Holding his elbow out to me, he led me through the big steel door and toward his waiting sleek, sporty, super-expensive black car parked in the alley directly next to Lilou. It sat beneath a rough garage-like structure covered in ivy.
“This is your car?” I asked, dumbfounded. There was obviously no way I could ride in it. It looked more expensive than my entire life. And I didn’t mean that in an accumulated-assets kind of way. I meant on like a physical, existential, me-plus-my-assets-plus-every-other-thing-about-me-past-present-and-future-plus-potential-cats kind of way. This car was insane.
“Pretty, isn’t she?”
I could only nod dumbly.
“She’s an Alfa Romeo,” he told me. “She’s new.”

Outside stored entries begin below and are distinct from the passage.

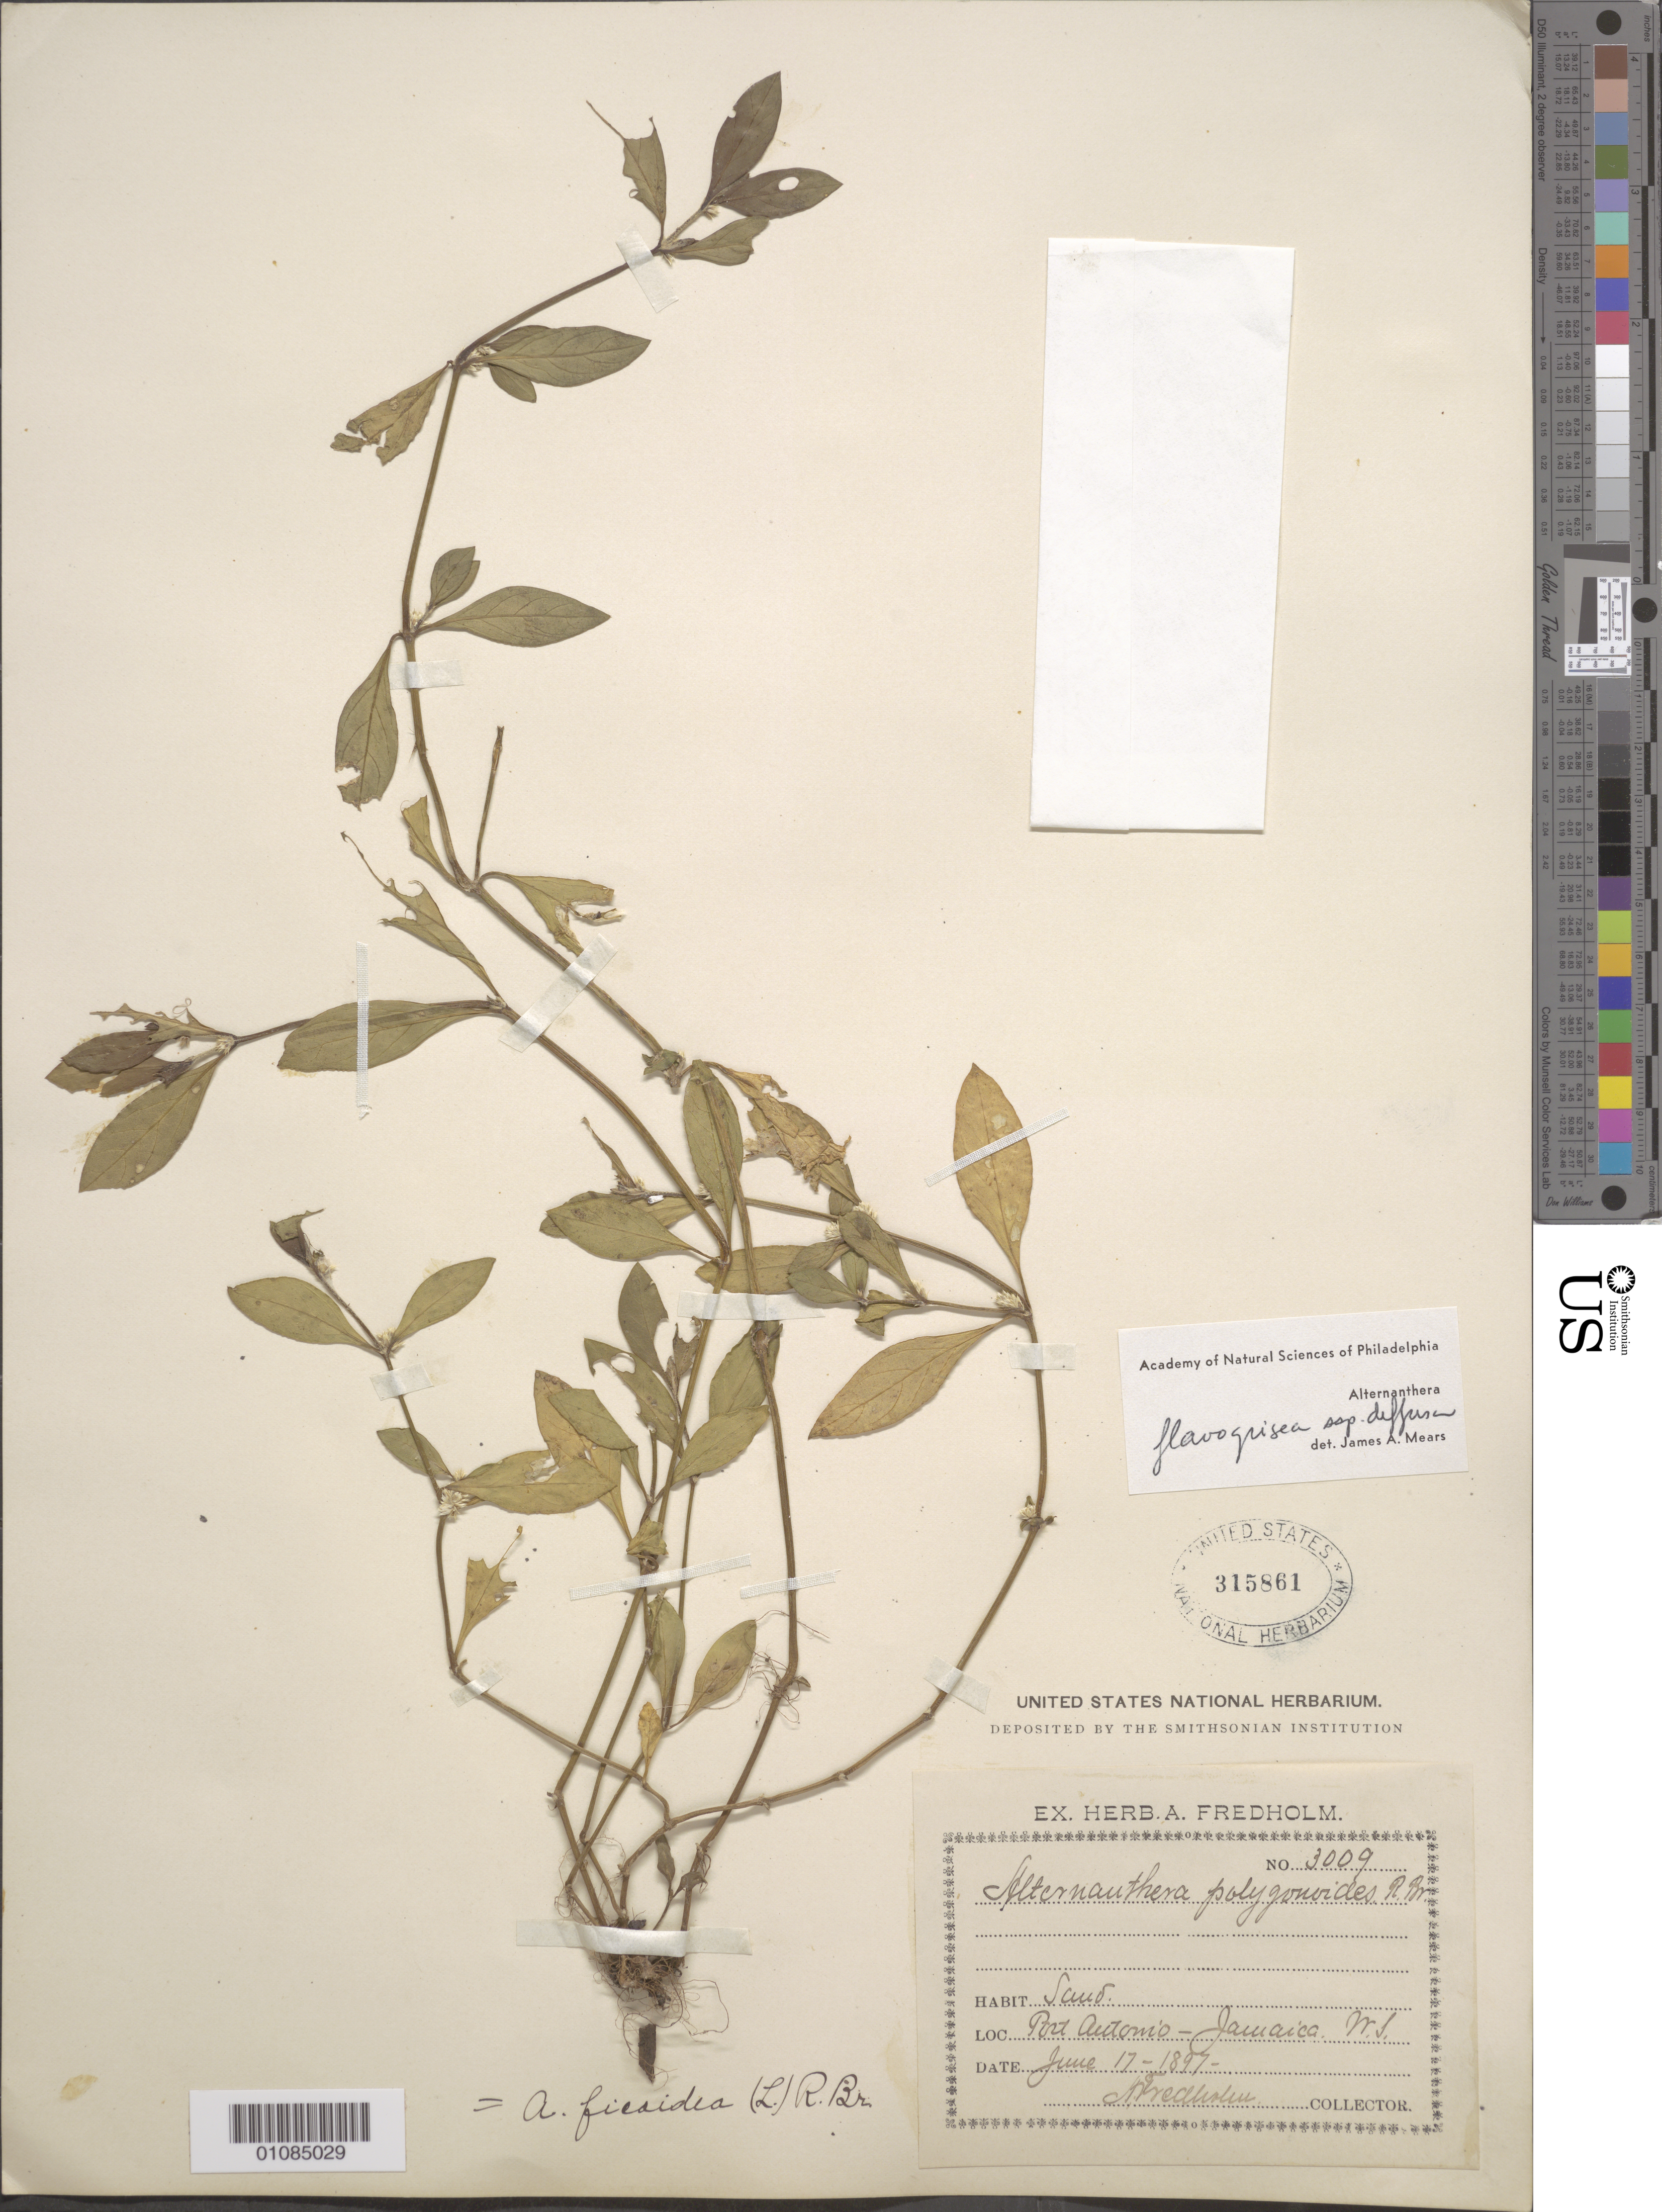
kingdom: Plantae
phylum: Tracheophyta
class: Magnoliopsida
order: Caryophyllales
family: Amaranthaceae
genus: Alternanthera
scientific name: Alternanthera flavogrisea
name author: Urb.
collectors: A. Fredholm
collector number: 3009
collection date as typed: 17 Jun 1897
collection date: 1897-06-17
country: Jamaica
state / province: Portland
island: Jamaica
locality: Port Antonio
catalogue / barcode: US 315861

Holding back a sigh, I said, “Of course she is.” That’s Alfa Ro-may-o for those of you reading it like Romeo and Juliet. Because this isn’t that kind of story, yo.
Ezra held the door open for me and I sobered a little as I slid onto buttery leather. He climbed in a second later and handed me my purse.
“Sorry,” he murmured. “I don’t know why I’m still holding onto it.”
“Clearly you want a restaurant called Molly,” I teased. “You’re trying to steal my identity after all.”
He stared at me, his eyes shrewd and investigative. I stared back, brave with liquid courage and unafraid of what he would find. Although I didn’t know what he was looking for or why he was suddenly being nice to me.
“It does have a nice ring to it.” Just one side of his mouth lifted. “Or maybe I would call it MM. M’s? Maverick? The thing about you is that there are just so many possibilities.”
Sliding my tongue over my dry bottom lip, I didn’t know what to make of this sudden sense of humor. “Maverick sounds like a sports bar and that doesn’t really seem like your type.”
“You say that, but you don’t really know what my type is, do you?” Before I could respond, he turned back to his new car.
The car purred to life, rumbling and growling, and making all kinds of sounds I’d never heard a car make before. He expertly reversed out of the alley and then went forward into the flow of traffic. For a few minutes, I just listened to the hum of the engine and wondered if I would henceforth compare all other cars to this one—which was clearly setting me up for a very disappointing life.